-- RECORDED DATA follows --

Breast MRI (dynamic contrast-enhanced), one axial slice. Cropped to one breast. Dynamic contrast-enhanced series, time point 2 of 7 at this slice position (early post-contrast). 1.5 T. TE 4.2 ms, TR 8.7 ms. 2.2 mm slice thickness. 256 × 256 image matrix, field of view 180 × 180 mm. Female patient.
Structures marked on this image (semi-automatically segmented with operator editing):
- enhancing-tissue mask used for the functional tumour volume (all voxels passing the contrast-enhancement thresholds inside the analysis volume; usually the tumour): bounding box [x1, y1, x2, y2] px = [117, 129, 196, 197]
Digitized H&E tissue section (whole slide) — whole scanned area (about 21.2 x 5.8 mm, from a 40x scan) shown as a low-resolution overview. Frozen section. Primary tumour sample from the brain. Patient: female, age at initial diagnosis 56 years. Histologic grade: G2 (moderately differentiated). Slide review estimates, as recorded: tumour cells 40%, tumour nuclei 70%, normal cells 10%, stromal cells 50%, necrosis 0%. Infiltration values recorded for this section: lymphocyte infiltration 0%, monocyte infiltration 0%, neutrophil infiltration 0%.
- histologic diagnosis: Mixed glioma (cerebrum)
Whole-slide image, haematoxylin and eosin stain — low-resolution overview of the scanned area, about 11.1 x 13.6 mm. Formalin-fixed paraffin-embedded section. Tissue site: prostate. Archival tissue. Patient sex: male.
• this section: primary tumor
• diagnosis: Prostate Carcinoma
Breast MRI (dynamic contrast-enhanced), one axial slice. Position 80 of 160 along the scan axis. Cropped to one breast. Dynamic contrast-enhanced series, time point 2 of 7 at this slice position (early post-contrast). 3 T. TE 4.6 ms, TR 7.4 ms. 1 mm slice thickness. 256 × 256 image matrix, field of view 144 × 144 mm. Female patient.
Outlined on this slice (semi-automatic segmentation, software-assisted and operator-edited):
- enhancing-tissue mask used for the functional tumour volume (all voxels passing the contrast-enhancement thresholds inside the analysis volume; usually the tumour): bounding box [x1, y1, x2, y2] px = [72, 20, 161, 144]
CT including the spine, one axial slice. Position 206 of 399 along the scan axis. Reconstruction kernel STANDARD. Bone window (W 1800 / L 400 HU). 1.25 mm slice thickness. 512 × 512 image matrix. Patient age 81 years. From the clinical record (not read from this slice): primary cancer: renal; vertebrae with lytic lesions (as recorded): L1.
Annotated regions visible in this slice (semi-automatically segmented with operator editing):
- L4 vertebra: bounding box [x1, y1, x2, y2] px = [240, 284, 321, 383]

-- RECORDED DATA concluded --

WHAT IS NEEDED: Locate the lines above that hold the word "years". Show every one of them.

RESPONSE AREA:
Digitized H&E tissue section (whole slide) — whole scanned area (about 21.2 x 5.8 mm, from a 40x scan) shown as a low-resolution overview. Frozen section. Primary tumour sample from the brain. Patient: female, age at initial diagnosis 56 years. Histologic grade: G2 (moderately differentiated). Slide review estimates, as recorded: tumour cells 40%, tumour nuclei 70%, normal cells 10%, stromal cells 50%, necrosis 0%. Infiltration values recorded for this section: lymphocyte infiltration 0%, monocyte infiltration 0%, neutrophil infiltration 0%.
CT including the spine, one axial slice. Position 206 of 399 along the scan axis. Reconstruction kernel STANDARD. Bone window (W 1800 / L 400 HU). 1.25 mm slice thickness. 512 × 512 image matrix. Patient age 81 years. From the clinical record (not read from this slice): primary cancer: renal; vertebrae with lytic lesions (as recorded): L1.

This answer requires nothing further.